Dam-Funk: Toeachizown (Stones Throw)

By December 17, 2009Music & Reviews

ToeachizownImagine there’s nothing funny about the 1980s. Block out your referential nostalgia, your tendency to make punchlines out of Cazals and keytars. Unlearn everything you know about Stock-Aitken-Waterman and gated drums and the synthesizers in “The Final Countdown”. Try to think about how the music of the era might’ve sounded to you if you were experiencing it for the first time, without any knowledge of where or when it was made.

Now you’re ready to listen to Dâm-Funk. One of Stones Throw’s recent breakthrough stars, L.A.’s Damon Riddick spent the 90s as a session keyboardist for assorted New Jack Swing and hip-hop acts (most prominently on the soundtrack to Master P’s I Got the Hook-Up), and lately has parlayed his love for music into a popular 80s boogie/funk DJ night, Funkmosphere, at the Venice Boulevard club Carbon. His recent work reflects a confluence of these two bullet points on his résumé, as he jumps from retro-novel intrigue (2008’s “Burgundy City” b/w “Galactic Fun”) to indie-crossover remix buzz (his incredible transformation of Animal Collective’s “Summertime Clothes”) to the ambitious sprawl of a five-part debut album series, intended as a mission statement for what he calls “modern funk.”

That series has been pared down to the 2xCD, 140-minute collection Toeachizown, which shares the name of the collection from which it draws. It’s your call how best to experience this stuff; each individual volume of the original Toeachizown series has its own thematic undercurrent (“Hood”, “Life”, “Sky”, etc.) and its own strengths, but this condensed aggregation pares it down to a manageable, cohesive 24-track introduction at the cost of editing down a couple of the songs. Either way, you’ve got a thorough rundown of Dâm-Funk’s repertoire this year, which, even in its pared-down form, is an absurdly prolific output– apparently it would’ve come out sooner, but the man couldn’t stop recording new tracks for it.

Anyone with a thing for g-funk should find instant geek-out recognition in this music, a garage-bound DIY love letter to the post-Worrell musical diaspora that covers everything from Roger Troutman’s eternal bounce to the cosmic jazz crossover of the Clarke/Duke Project. In between, you get slow-ride R&B jams (“One Less Day”; “I Wanna Thank You For [Steppin Into My Life]”), grooves that toy with the more prog- and fusion-influenced corners of funk (“Flying V Ride”), post-disco dance music (“Candy Dancin'”), proto-electro (“Keep Lookin’ 2 the Sky”), and just about anything else you might’ve heard on the SOLAR label 25 years ago. There are nods to the retrofitting treatment that the cream of late-70s/early-80s Moog funk underwent once DJ Quik and Dr. Dre got ahold of it; “Killdat aka Killdatmuthafu*ka” actually sounds a bit more like 1992 than 1983, all sinister chords and bop-gun percussion.

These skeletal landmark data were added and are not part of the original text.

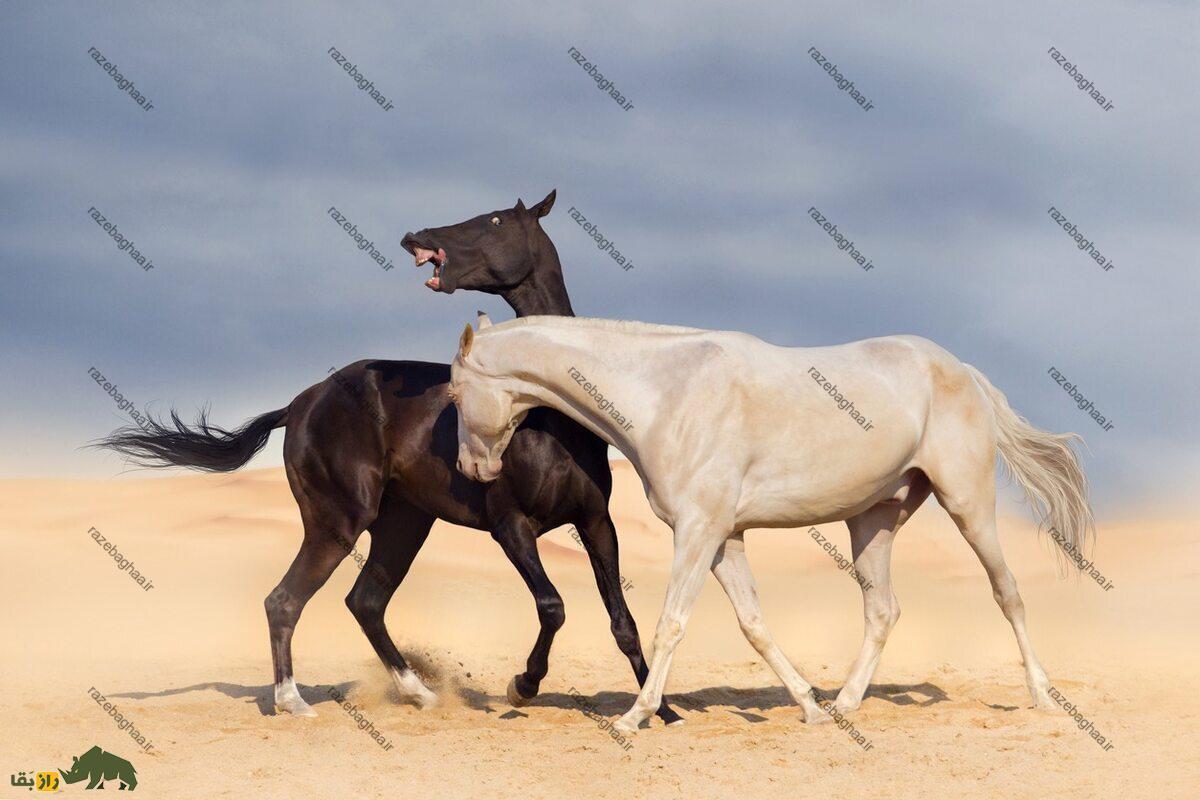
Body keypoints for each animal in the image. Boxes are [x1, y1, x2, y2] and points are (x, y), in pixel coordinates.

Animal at [98, 191, 681, 724]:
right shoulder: (510, 526)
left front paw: (662, 712)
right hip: (338, 524)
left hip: (403, 524)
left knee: (365, 602)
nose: (415, 236)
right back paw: (293, 702)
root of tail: (301, 403)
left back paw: (419, 693)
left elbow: (622, 621)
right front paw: (522, 686)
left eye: (495, 219)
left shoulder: (596, 521)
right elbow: (553, 606)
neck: (544, 416)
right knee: (285, 601)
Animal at [448, 314, 1099, 734]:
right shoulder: (723, 538)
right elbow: (753, 624)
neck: (666, 394)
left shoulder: (698, 531)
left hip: (968, 504)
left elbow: (670, 625)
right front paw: (808, 706)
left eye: (453, 392)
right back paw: (845, 705)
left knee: (1007, 594)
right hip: (873, 523)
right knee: (883, 611)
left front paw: (635, 718)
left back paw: (1042, 698)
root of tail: (958, 367)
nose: (471, 469)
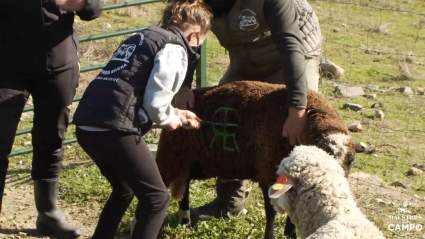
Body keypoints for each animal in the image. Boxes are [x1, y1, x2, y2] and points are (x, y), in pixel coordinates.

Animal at [156, 81, 354, 239]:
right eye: (325, 155)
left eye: (350, 162)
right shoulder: (269, 173)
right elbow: (271, 213)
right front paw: (270, 236)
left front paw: (291, 234)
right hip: (170, 158)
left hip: (193, 162)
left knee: (186, 186)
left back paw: (185, 221)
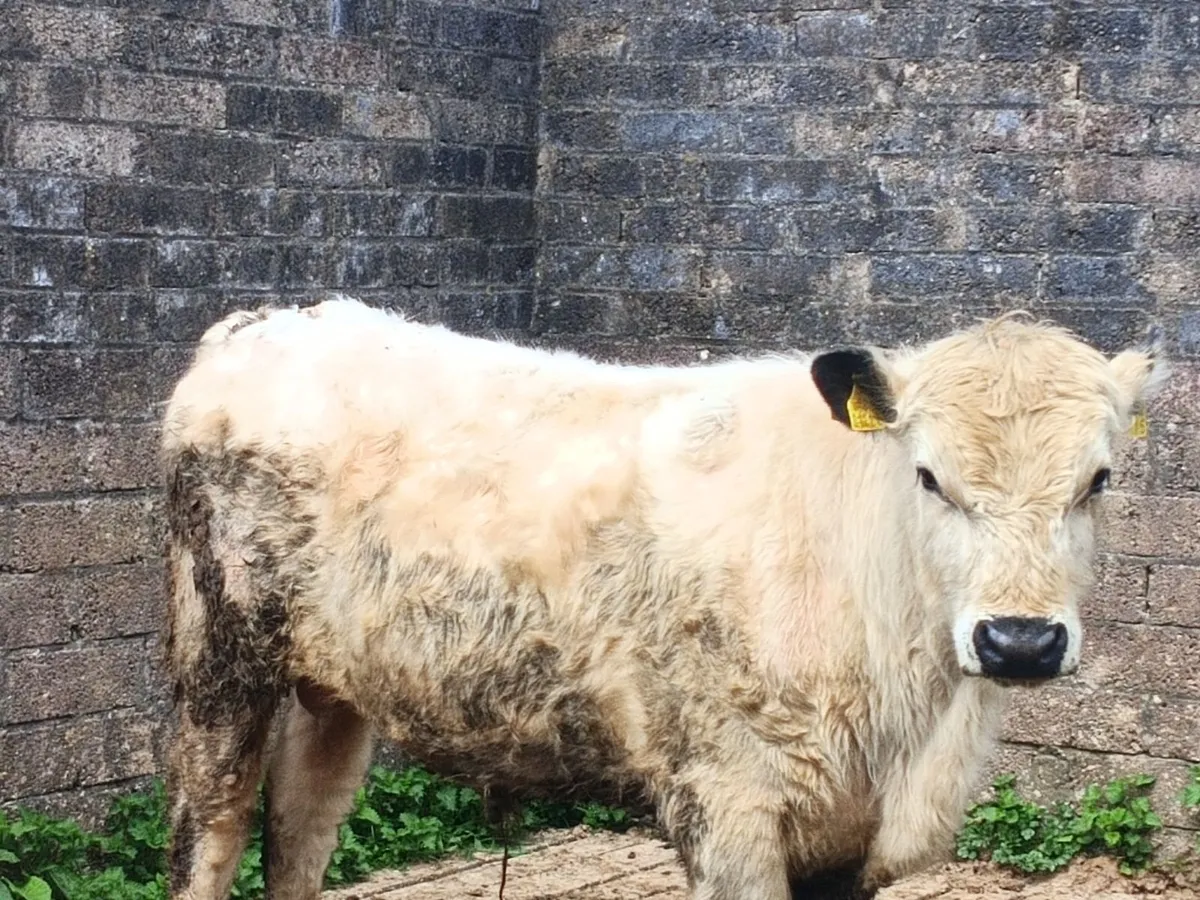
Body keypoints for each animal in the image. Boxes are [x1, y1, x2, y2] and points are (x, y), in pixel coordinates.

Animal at [160, 297, 1165, 900]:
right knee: (212, 828)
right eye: (928, 476)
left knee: (301, 826)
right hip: (218, 658)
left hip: (335, 683)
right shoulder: (729, 804)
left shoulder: (853, 837)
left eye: (1098, 480)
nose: (1019, 641)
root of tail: (267, 322)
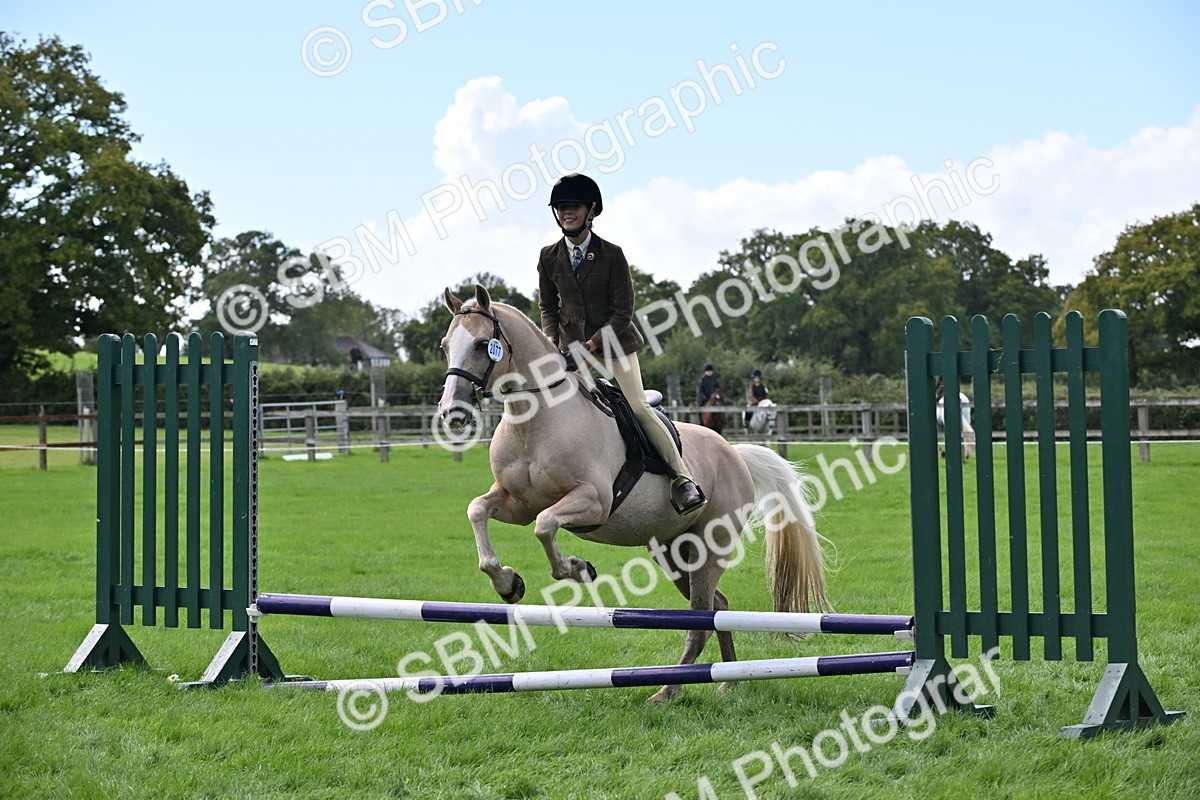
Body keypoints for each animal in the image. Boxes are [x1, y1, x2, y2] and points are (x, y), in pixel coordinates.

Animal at [437, 285, 829, 702]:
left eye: (482, 344)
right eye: (446, 346)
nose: (452, 412)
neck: (536, 422)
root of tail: (735, 453)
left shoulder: (592, 503)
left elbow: (545, 527)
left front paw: (578, 569)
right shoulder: (517, 503)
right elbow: (478, 510)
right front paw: (507, 583)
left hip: (708, 549)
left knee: (701, 619)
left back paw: (668, 691)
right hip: (673, 552)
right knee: (717, 607)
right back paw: (728, 681)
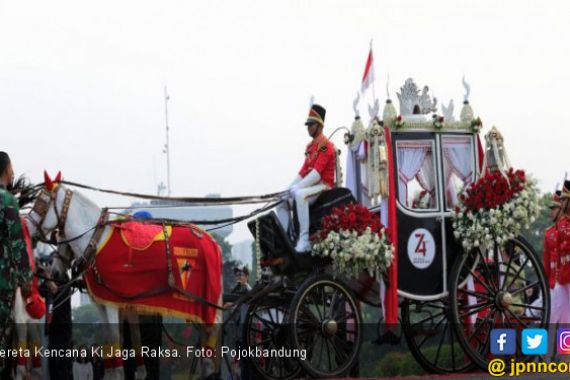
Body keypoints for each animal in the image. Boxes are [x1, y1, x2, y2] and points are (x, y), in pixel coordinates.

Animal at [27, 173, 222, 380]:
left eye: (41, 204)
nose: (55, 273)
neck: (96, 238)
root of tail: (212, 242)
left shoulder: (113, 303)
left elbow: (115, 341)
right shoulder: (103, 304)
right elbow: (110, 343)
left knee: (212, 330)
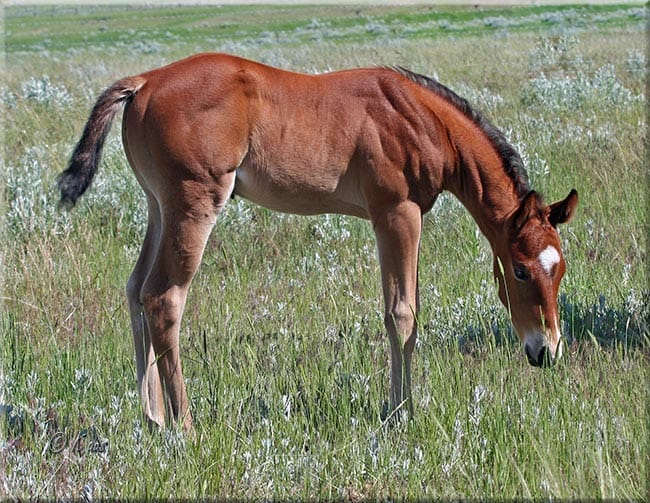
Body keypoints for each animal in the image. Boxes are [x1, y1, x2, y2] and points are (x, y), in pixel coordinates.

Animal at [59, 53, 576, 432]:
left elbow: (406, 312)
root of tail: (145, 82)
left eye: (561, 269)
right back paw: (184, 425)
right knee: (163, 298)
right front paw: (401, 413)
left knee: (135, 288)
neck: (423, 119)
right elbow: (402, 314)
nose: (546, 351)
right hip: (194, 205)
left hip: (157, 205)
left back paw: (152, 418)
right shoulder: (397, 213)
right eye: (521, 270)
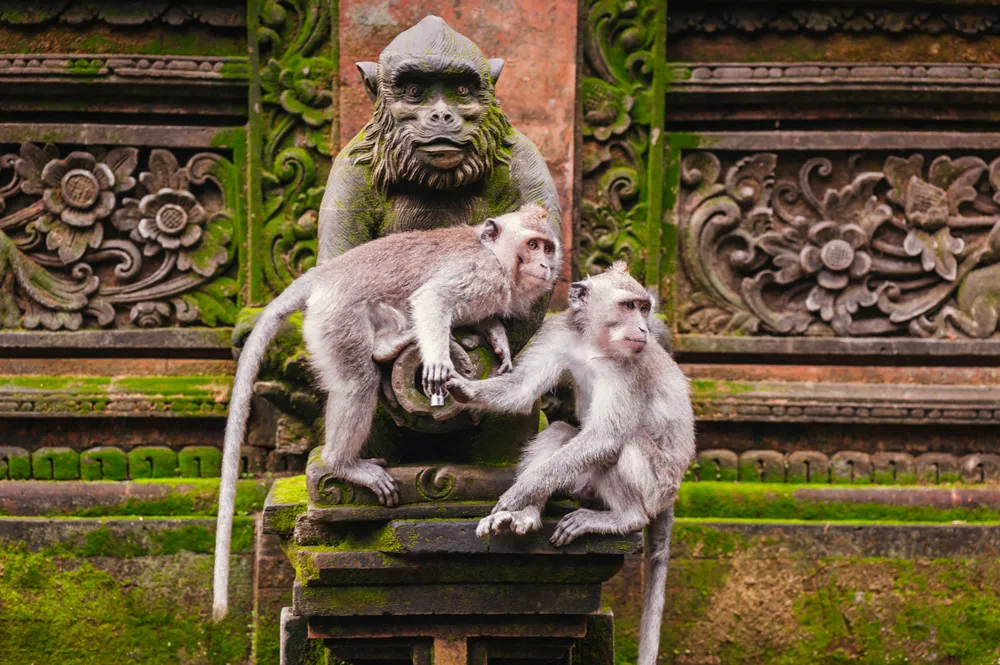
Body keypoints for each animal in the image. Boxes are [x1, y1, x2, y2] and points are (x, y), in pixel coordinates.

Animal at [212, 204, 561, 620]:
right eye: (532, 244)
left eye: (548, 246)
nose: (546, 264)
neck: (498, 260)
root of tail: (325, 273)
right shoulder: (477, 274)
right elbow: (433, 300)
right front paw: (440, 359)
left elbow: (482, 318)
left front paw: (496, 338)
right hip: (336, 320)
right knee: (357, 382)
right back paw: (345, 460)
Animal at [445, 262, 695, 665]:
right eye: (629, 306)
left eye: (644, 307)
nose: (644, 328)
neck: (595, 342)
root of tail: (672, 495)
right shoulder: (558, 333)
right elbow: (521, 390)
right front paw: (464, 389)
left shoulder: (629, 366)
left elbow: (606, 437)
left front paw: (515, 496)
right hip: (589, 483)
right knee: (563, 431)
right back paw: (526, 518)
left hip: (657, 485)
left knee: (621, 447)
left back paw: (623, 518)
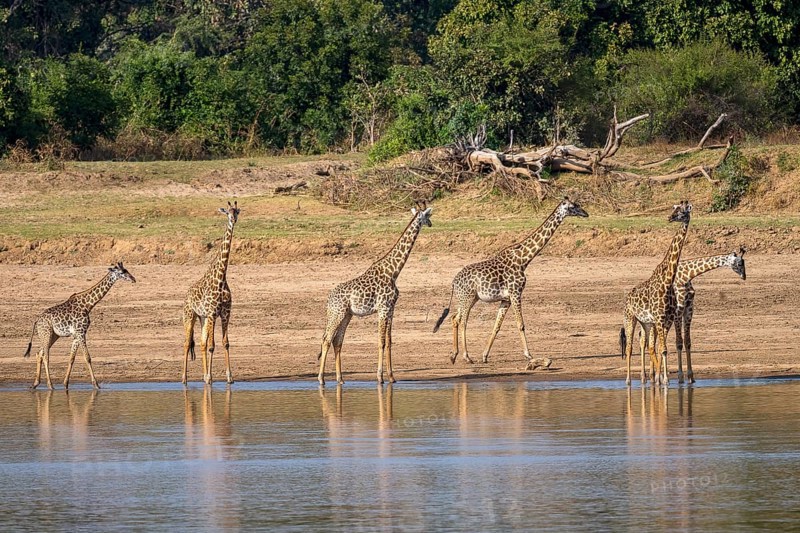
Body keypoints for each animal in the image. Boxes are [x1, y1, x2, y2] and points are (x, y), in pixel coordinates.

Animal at [182, 201, 240, 386]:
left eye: (237, 211)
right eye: (227, 212)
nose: (233, 219)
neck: (221, 277)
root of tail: (186, 295)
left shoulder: (225, 312)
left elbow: (225, 343)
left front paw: (229, 377)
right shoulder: (213, 313)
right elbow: (212, 345)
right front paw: (211, 376)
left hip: (203, 317)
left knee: (201, 343)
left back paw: (203, 376)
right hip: (190, 315)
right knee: (187, 343)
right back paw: (184, 378)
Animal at [317, 202, 433, 386]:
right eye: (428, 216)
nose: (430, 224)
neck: (393, 271)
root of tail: (328, 299)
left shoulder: (391, 309)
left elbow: (390, 341)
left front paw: (392, 377)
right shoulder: (383, 309)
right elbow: (381, 342)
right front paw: (380, 377)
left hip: (346, 315)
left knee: (337, 341)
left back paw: (340, 379)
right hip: (337, 313)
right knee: (326, 339)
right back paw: (321, 379)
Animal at [433, 197, 589, 369]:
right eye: (573, 206)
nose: (586, 213)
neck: (523, 260)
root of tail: (453, 282)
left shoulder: (505, 299)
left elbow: (497, 326)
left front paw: (485, 356)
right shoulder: (516, 293)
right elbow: (520, 324)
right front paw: (528, 355)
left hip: (469, 298)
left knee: (455, 318)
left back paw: (453, 356)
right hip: (467, 297)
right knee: (462, 321)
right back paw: (466, 357)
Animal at [620, 200, 693, 387]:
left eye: (683, 211)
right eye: (674, 209)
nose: (670, 217)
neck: (667, 281)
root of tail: (627, 297)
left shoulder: (665, 320)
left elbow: (662, 349)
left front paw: (662, 378)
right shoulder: (659, 320)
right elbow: (663, 349)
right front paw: (664, 379)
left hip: (646, 323)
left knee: (649, 346)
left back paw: (650, 378)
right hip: (630, 318)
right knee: (630, 347)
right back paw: (629, 380)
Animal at [637, 247, 746, 384]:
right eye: (739, 263)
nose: (744, 276)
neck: (687, 275)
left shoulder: (689, 309)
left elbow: (687, 341)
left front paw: (690, 376)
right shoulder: (678, 310)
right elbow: (679, 342)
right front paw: (680, 376)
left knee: (651, 342)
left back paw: (653, 376)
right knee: (644, 341)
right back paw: (645, 376)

But calling Dâm-Funk’s music straight-up throwback nostalgia only skirts what’s really appealing about it. For the first minute or so, you might dredge up some roller-rink memories, but once that groove sets in– granite-thick Moog bass coupled with drum machine breaks so propulsive their physical impetus overrides their mechanicalness– it starts transcending historical allusions and becomes all about structure and groove, about how just plain fucking great fat Roland basslines and Oberheim kick drums sound together. That’s about when you get waylaid by one of Riddick’s solos– fluttering and unpredictable, often flowing more like something that might come out of a free jazz sax or an acid rock guitar than a funk synthesizer. It’s the secret weapon that underscores how seriously he takes this stuff, the catalyst that should provoke listeners to realize this music isn’t just a fun update of a classic sound– it’s a work of real transcendence.

This isn’t a comedic tribute to talkboxes and widebrims; there’s no Snoop Dogg descending a foggy staircase through a faded VHS haze here. Toeachizown is a deep, astute collection that feels like a natural resuscitation and progression of funk as it stood just before hip hop usurped it. Much in the same way that Sharon Jones and the Dap-Kings transform from a reenactment of a circa ’66 soul revue to a distinct set of musical personalities the more you listen to them, Dâm-Funk uses all his vintage equipment as a medium to express his own voice, tucking a lot of stealthy forward progress and experimental tendencies between the notes. Chortle at that keytar all you want– he can still make it sound like the future.